| WORK TO BE COMPLETED |
For the data below, please report each line where the word "KiCad" is found.

| EXERCISE MATERIAL |
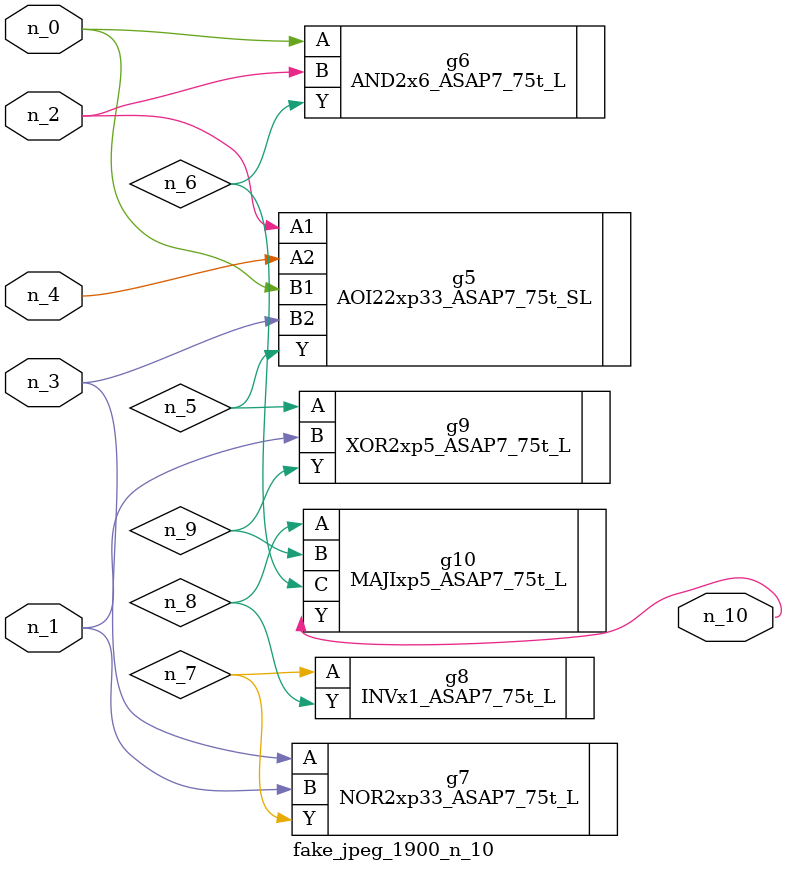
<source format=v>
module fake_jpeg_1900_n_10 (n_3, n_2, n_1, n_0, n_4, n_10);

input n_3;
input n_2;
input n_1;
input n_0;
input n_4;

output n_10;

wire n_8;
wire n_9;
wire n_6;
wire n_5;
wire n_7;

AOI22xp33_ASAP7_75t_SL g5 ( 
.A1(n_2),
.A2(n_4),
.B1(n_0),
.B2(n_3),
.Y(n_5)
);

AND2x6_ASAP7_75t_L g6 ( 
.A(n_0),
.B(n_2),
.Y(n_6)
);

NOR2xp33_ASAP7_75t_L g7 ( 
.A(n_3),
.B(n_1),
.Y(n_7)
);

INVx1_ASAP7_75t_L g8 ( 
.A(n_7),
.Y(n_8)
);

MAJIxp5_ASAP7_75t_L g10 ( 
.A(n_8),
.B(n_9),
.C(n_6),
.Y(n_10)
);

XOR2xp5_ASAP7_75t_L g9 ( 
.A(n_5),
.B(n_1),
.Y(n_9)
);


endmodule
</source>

==

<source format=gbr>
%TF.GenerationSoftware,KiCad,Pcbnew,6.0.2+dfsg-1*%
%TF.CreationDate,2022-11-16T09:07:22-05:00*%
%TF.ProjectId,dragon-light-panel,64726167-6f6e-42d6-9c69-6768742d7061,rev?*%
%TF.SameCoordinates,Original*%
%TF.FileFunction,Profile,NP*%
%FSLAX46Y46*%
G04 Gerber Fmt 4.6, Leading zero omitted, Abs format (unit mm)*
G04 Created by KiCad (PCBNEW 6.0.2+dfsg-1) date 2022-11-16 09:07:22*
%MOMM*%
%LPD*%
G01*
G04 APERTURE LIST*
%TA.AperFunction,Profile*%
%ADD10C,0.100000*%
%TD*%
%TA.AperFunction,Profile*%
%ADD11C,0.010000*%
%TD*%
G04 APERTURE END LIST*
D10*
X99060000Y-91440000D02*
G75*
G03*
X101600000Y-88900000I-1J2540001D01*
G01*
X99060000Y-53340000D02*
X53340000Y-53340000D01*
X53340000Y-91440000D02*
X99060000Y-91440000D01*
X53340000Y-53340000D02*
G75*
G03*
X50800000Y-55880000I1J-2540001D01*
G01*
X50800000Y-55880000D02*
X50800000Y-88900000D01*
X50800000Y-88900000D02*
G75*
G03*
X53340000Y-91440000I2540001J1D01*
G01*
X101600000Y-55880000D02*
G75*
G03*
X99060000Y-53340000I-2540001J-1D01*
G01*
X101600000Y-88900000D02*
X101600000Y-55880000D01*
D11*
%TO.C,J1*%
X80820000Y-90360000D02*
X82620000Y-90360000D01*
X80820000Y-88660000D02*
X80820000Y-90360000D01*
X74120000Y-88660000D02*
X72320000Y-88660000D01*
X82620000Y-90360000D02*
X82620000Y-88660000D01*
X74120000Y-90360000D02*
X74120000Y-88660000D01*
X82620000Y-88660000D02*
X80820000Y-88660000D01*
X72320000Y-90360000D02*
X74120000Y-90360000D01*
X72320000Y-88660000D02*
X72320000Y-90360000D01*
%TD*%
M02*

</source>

| THE ANSWER |
%TF.GenerationSoftware,KiCad,Pcbnew,6.0.2+dfsg-1*%
G04 Created by KiCad (PCBNEW 6.0.2+dfsg-1) date 2022-11-16 09:07:22*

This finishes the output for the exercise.